Despite this reality, some organizations and individuals are pressuring the U.S. Department of Health and Human Services (HHS) to break patent rights by utilizing the statute 28 U.S.C. § 1498 – more commonly referred to as “section 1498” – to allow generic production of medicines before patent protections expire.
Here are five things you should know about section 1498 and why it’s not a viable way to address health care affordability:
- Section 1498 does not create a right for the government to infringe patents so that it can commercially sell patented products to non-governmental buyers, like health care plans or hospitals. The statute was enacted over a century ago to give patent holders a way to receive “reasonable and entire compensation” should the government infringe a patent. Until the law was enacted, private patent holders had no recourse for government violation of patent rights due to the government’s sovereign immunity.
- The premise that section 1498 could be used as a price reduction tool in the health care market is baseless and has no precedent. Historically, this law has been utilized for national defense purposes, and applied in the 1990s by the Department of Defense to ensure a sufficient stockpile of night-vison goggles were available following Operation Desert Storm.
- Attempting to use section 1498 to break biopharma patent rights would also create substantial uncertainty for the biopharmaceutical companies, universities and other research institutions that make up America’s world-leading innovation ecosystem, chilling the pace of innovation. Most medicines are developed in the United States because of this ecosystem – built on strong IP protections – that rewards risk taking and fosters collaboration.

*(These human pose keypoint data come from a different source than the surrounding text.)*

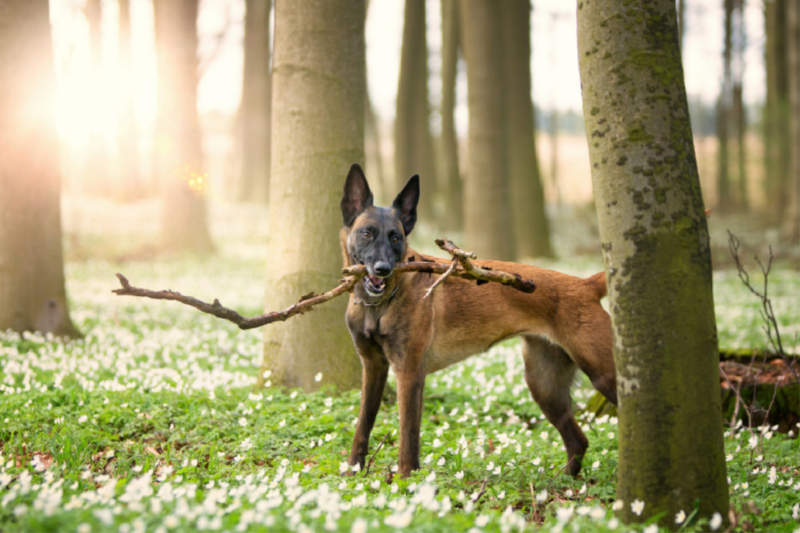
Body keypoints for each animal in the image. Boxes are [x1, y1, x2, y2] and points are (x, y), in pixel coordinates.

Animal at [340, 164, 620, 476]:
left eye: (395, 238)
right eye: (366, 233)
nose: (383, 269)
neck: (377, 306)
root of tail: (585, 284)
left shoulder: (408, 374)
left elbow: (408, 438)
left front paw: (406, 480)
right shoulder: (373, 367)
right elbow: (363, 423)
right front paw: (352, 471)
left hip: (604, 375)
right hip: (545, 387)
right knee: (578, 440)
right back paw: (563, 482)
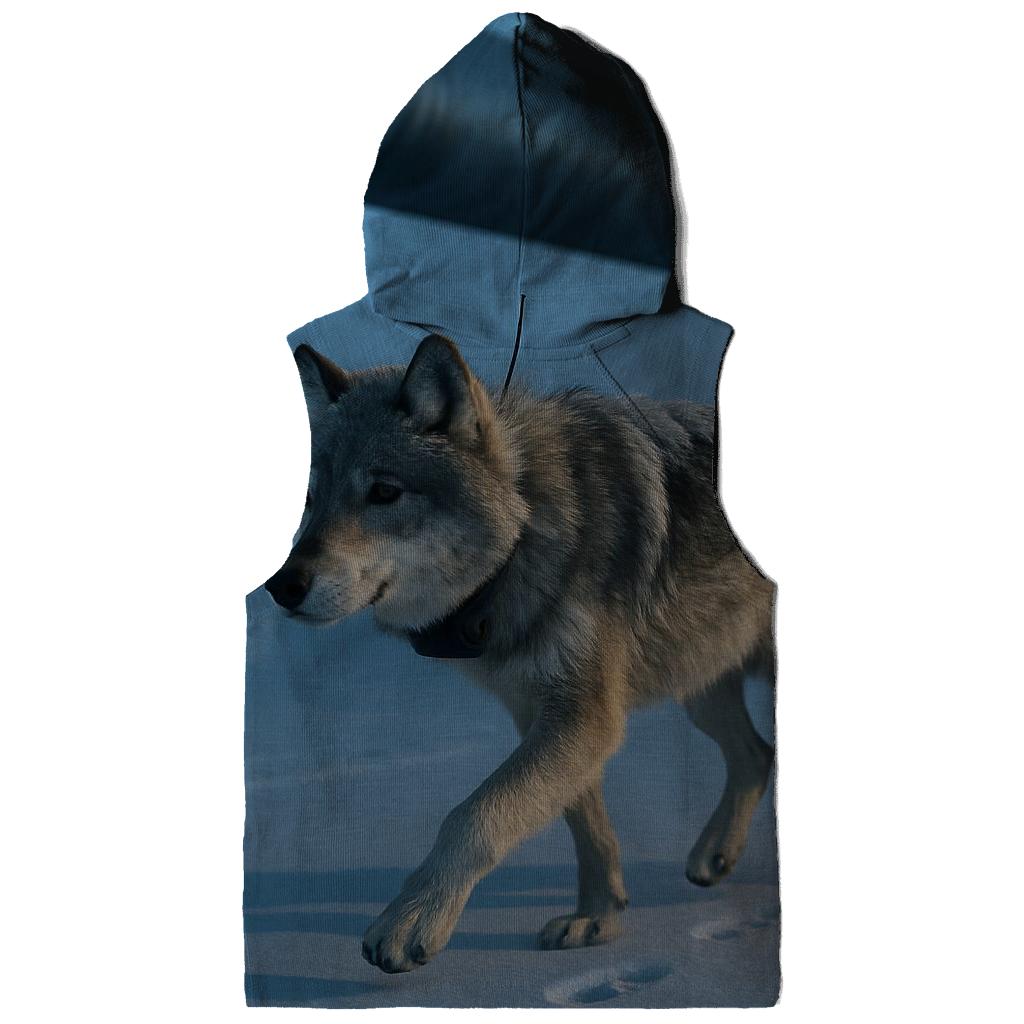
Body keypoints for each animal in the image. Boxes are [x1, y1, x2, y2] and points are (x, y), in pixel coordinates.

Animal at [264, 333, 776, 974]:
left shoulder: (584, 718)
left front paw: (409, 922)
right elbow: (584, 825)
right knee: (757, 755)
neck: (527, 530)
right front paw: (598, 919)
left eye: (384, 492)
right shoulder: (542, 713)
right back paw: (715, 855)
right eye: (308, 500)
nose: (283, 585)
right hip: (700, 686)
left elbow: (475, 815)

- This dubious approach would not quickly increase patient access to innovative products or save the health system money. By the time the government pays “reasonable and entire compensation” to the innovator, identifies and pays a contracted generic manufacturer, gets FDA approval on the unauthorized version, and manages other legal and regulatory hurdles, American patients would not be better off.

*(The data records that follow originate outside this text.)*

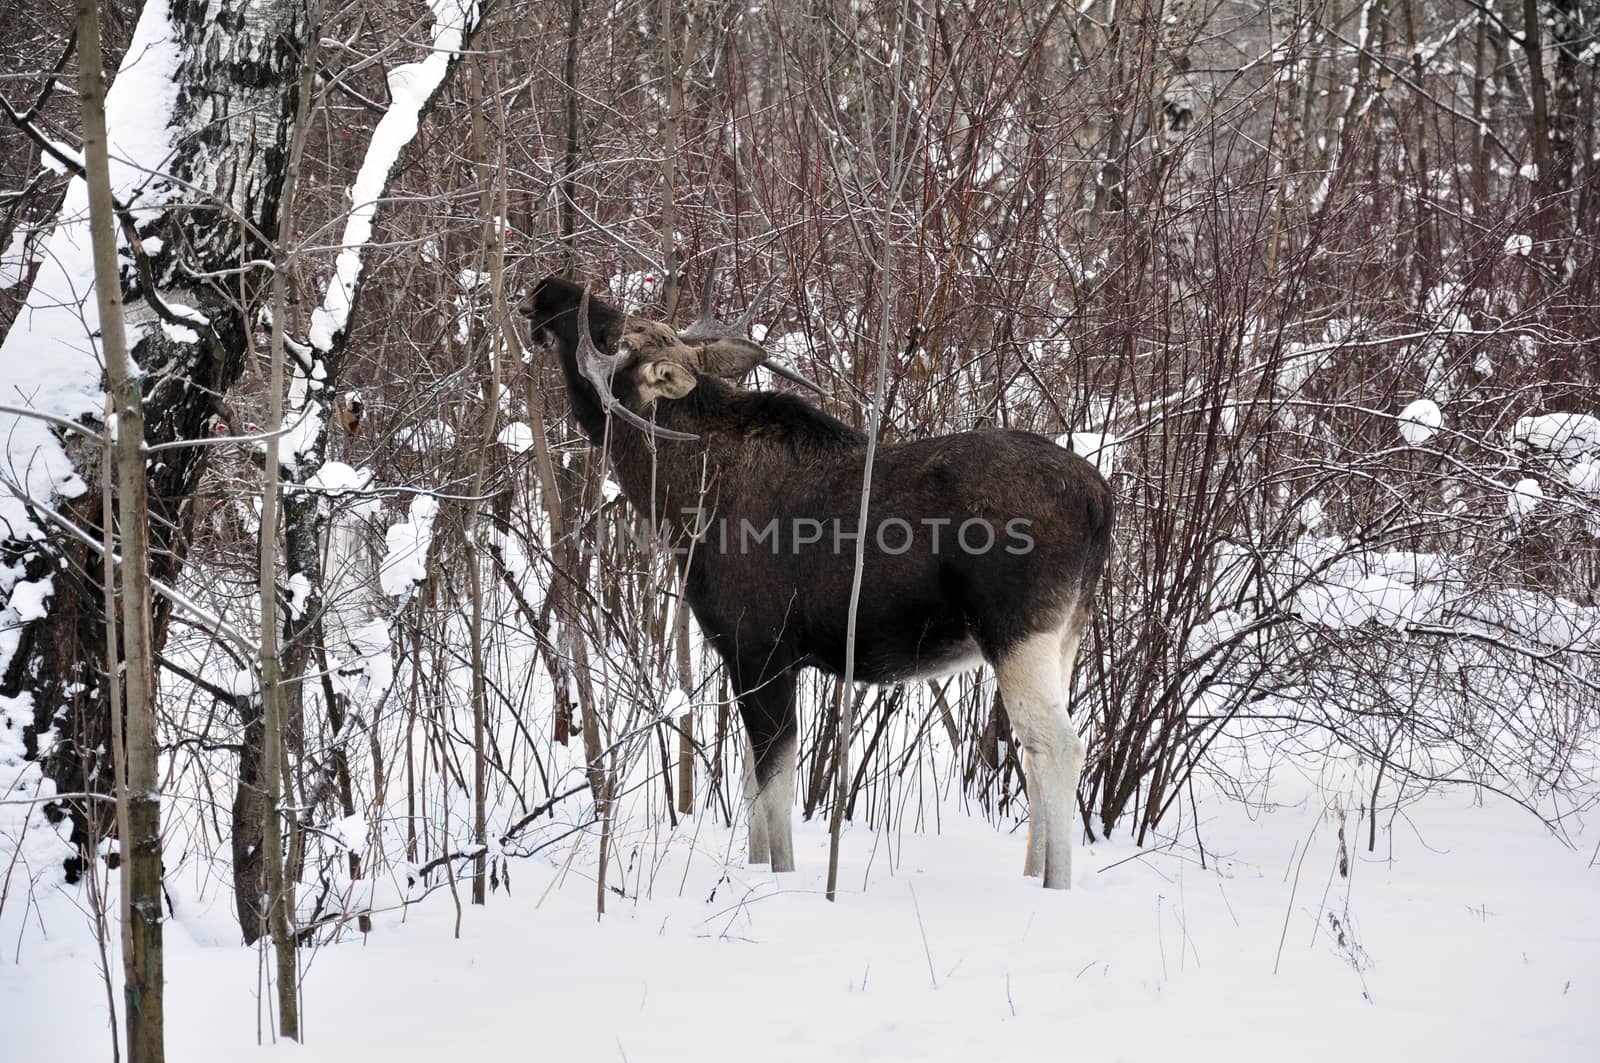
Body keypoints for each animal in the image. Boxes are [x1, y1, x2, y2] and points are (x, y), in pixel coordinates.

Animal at [518, 267, 1107, 890]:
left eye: (613, 338)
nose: (550, 289)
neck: (677, 503)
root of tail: (1103, 501)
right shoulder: (751, 662)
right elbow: (752, 782)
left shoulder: (760, 650)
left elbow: (774, 788)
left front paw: (779, 878)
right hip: (1064, 636)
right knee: (1034, 751)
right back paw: (1032, 875)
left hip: (1018, 633)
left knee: (1060, 748)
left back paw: (1055, 888)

- This effort does nothing to address the abusive tactics by insurers and PBMs who decide what medicines people can get and set the price that people pay at the pharmacy. Multiple investigations have shown these middlemen are driving up costs, blocking access to generics and biosimilars, and using medicines as a profit center while forcing patients to pay more than they should.
Medicines improve health and help patients avoid the most expensive parts of our health care system. Policymakers should protect our world-leading innovation and IP ecosystem and address the root causes of patient affordability challenges. It’s middlemen like PBMs and insurers – not patents – blocking patient access and driving up costs.